当然のことながらアップルも、決して全ての市場でリーダーの座を奪うような大成功を収められているわけではありません。特に最近の事例で象徴的なのは、スマートスピーカーの市場でしょう。
Amazon Alexaが切り開いたスマートスピーカー市場は、AmazonとGoogleの2強の戦いとなっており、Appleは2018年にHomePodというスマートスピーカーを発売しましたが、現在のところも市場シェアは1割前後で、Amazon AlexaやGoogle Homeに比べると苦戦が続いているといわれています。
アップル苦戦の背景としては、ライバルが100ドル前後で販売している中で、HomePodは349ドルという3倍以上の価格であったことが大きかったと分析されています。
(参考:Appleのスマートスピーカーが売れなかった理由とは?新型「HomePod」の噂も)
もちろん、アップルはHomePod miniという廉価版も出しましたし、HomePod自体も今年になって新しいモデルが発売されており、今後市場シェアを伸ばす可能性はあります。
ただ、現在のところ市場の存在感でいえば、やはりニッチな存在というのが正直な現状です。
翻って「Apple Vision Pro」について考えてみると、ライバルの「Meta Quest Pro」と比較しても価格で3倍以上、普及端末の「Meta Quest 3」と比較すると7倍の差があります。価格差の開きを考えれば、「Apple Vision Pro」は、HomePod同様に、市場全体でみるとニッチな端末という位置付けになる可能性は否定できないわけです。

----

**提示情報の活用:**
- 1) アップル製品の市場シェアに関する文章では、HomePodの価格はいくらとされていますか。
- 2) アップル製品の市場シェアに関する文章を、最後の文に続けて書き進めてください。

**保存済みデータ項目:**
----

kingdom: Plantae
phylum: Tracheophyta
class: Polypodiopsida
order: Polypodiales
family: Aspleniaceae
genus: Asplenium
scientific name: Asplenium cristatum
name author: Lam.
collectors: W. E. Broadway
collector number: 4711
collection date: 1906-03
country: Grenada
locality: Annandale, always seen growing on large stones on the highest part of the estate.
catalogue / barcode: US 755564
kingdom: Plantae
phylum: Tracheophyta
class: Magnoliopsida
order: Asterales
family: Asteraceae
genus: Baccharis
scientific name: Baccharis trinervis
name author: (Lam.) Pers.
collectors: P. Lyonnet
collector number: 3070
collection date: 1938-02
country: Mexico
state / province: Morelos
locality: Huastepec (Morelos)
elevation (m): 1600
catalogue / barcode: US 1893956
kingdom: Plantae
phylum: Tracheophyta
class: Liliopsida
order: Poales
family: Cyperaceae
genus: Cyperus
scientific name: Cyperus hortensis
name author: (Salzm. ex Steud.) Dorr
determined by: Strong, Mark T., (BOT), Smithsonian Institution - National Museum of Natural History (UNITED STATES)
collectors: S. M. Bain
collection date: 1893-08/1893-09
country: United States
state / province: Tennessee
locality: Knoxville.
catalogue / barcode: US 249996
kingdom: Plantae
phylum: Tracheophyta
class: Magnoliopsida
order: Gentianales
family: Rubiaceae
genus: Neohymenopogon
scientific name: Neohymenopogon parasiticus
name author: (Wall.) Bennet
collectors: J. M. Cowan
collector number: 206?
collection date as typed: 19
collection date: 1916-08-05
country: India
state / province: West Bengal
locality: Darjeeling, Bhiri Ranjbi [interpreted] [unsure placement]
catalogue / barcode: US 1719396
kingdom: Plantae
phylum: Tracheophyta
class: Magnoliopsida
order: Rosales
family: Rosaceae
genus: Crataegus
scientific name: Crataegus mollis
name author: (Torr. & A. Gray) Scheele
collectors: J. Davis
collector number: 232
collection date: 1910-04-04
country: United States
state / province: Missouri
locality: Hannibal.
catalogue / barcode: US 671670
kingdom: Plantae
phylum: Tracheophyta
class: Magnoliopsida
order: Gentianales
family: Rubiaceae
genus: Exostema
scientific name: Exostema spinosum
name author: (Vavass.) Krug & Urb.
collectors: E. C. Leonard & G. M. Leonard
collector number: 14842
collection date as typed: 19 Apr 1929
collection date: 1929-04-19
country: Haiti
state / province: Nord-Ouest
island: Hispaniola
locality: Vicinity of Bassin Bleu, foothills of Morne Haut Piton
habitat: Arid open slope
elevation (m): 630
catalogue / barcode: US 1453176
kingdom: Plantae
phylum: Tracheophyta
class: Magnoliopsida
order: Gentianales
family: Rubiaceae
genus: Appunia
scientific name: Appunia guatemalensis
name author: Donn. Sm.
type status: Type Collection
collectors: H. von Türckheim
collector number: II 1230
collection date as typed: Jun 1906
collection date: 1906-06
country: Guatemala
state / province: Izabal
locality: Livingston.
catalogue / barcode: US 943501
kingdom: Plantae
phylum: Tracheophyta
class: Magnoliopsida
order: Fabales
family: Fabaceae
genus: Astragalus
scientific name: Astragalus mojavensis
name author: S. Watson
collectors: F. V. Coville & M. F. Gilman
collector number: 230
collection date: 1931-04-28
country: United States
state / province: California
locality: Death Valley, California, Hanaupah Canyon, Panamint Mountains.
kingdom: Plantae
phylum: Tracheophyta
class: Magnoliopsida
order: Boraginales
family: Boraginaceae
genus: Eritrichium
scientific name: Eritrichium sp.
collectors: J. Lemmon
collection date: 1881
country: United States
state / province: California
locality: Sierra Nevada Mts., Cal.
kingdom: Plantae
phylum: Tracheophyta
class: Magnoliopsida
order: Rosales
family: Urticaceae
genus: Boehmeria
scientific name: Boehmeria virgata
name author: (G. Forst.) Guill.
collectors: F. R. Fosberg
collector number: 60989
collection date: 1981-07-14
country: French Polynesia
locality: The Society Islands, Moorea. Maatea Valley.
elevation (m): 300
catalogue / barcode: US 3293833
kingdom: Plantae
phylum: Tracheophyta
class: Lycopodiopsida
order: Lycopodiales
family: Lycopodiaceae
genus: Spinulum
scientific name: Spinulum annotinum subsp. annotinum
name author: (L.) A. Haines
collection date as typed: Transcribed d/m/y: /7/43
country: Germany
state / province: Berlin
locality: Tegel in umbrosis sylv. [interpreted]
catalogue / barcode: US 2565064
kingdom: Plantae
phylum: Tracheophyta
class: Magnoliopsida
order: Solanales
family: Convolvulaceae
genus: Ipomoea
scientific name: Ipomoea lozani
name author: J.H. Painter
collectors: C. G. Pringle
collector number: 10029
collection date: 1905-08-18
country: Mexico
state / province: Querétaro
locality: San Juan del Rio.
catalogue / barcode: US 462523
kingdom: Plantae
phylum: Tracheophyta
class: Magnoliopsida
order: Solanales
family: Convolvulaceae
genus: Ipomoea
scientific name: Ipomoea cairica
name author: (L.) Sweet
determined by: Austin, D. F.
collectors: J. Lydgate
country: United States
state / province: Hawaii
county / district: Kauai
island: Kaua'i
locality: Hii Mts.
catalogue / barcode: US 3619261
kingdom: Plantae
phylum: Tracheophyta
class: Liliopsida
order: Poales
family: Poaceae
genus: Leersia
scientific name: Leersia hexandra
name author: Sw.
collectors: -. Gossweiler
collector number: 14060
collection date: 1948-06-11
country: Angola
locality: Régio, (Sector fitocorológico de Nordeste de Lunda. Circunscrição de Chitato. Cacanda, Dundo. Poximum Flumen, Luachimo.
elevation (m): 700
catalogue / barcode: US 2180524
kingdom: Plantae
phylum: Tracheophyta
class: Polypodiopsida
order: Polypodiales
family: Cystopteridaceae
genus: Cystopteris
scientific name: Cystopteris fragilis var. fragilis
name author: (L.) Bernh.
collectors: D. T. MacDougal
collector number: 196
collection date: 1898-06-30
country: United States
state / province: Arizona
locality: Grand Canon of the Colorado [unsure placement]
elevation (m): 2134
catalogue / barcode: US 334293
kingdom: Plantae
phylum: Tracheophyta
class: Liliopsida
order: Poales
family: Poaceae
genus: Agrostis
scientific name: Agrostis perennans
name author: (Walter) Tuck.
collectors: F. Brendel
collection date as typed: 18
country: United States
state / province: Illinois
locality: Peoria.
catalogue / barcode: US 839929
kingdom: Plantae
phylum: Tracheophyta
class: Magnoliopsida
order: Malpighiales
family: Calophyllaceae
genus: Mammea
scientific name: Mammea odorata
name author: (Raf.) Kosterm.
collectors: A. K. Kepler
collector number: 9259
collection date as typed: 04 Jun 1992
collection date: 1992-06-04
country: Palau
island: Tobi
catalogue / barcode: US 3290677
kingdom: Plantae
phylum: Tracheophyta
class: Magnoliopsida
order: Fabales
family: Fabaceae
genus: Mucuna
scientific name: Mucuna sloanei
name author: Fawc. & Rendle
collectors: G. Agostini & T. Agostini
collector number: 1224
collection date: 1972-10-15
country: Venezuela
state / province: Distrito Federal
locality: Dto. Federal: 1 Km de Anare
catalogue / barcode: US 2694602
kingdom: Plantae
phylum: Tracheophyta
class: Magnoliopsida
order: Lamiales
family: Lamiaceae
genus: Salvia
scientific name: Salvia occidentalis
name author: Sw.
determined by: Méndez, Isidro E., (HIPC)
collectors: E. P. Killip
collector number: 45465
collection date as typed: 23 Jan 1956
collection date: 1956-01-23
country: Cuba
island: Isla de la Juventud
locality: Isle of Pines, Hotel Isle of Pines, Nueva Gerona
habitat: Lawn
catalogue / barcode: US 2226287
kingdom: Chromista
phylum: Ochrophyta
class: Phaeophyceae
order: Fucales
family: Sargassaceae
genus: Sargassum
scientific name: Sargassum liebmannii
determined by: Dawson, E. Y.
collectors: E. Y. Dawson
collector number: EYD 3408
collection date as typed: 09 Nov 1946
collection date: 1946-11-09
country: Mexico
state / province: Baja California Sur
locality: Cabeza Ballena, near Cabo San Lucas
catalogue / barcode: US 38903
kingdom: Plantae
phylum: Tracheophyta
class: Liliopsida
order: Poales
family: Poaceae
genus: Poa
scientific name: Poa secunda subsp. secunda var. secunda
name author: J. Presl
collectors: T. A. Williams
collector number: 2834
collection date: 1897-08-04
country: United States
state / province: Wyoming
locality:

----

**回答結果:**
- 1) 349ドルです。

- 2)
他にもApple TVというセットトップボックスがありますが、こちらはストリーミングデバイス市場の2%にとどまっているという調査結果があります。
(参考:Apple TVの市場シェアは僅か2%)
また、そもそもアップルが市場を切り開いたパーソナルコンピュータ市場において、MacはライバルのWindows PCにシェアでは大きな差をつけられています。当然のことながら、アップルが切り開いた市場で常に勝利を収められるわけでもないのです。
もちろん、アップルも当然のことながら、こうした過去の失敗から学んで今回の準備をしています。それが「Apple Vision Pro」をライバルが先行する「VRゴーグル」や「メタバース」向けの商品ではなく、「空間コンピュータ」という新しい概念の商品であると明確に位置付けた点でしょう。